Exercise goal: Within the listing that follows, how many lines contain the word "Arte"? Only the number is wanted.

Dataset content:
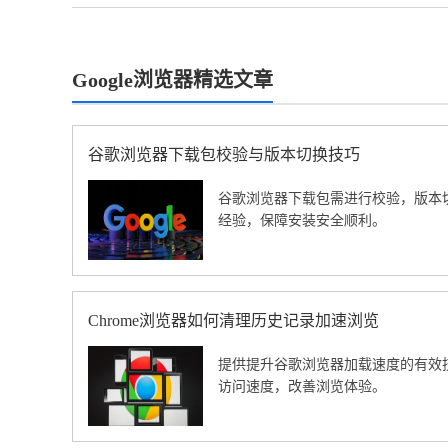
Google浏览器精选文章
谷歌浏览器下载包校验与版本切换技巧
谷歌浏览器下载包需进行校验，版本
经验，保障安装安全顺利。
Chrome浏览器如何清理历史记录加速浏览
提供提升谷歌浏览器加载速度的有效
访问速度，改善浏览体验。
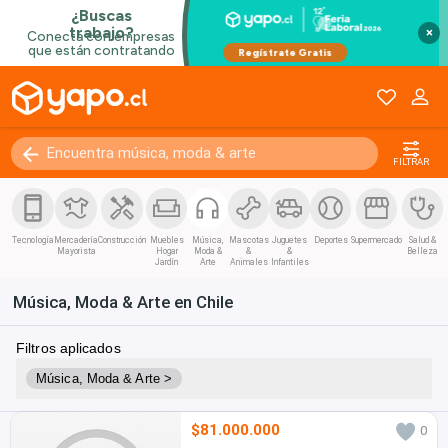
×
FILTRAR
Tecnología
Mercadería
Construcción
Muebles
Música,
Mascotas
Juguetes
Deportes
Supermercado
Salud &
Mayorista
Hogar
Moda &
&
&
Belleza
Jardín
Arte
Animales
Infantiles
Música, Moda & Arte en Chile
Filtros aplicados
Música, Moda & Arte >
$81.000.000
0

Output below: 3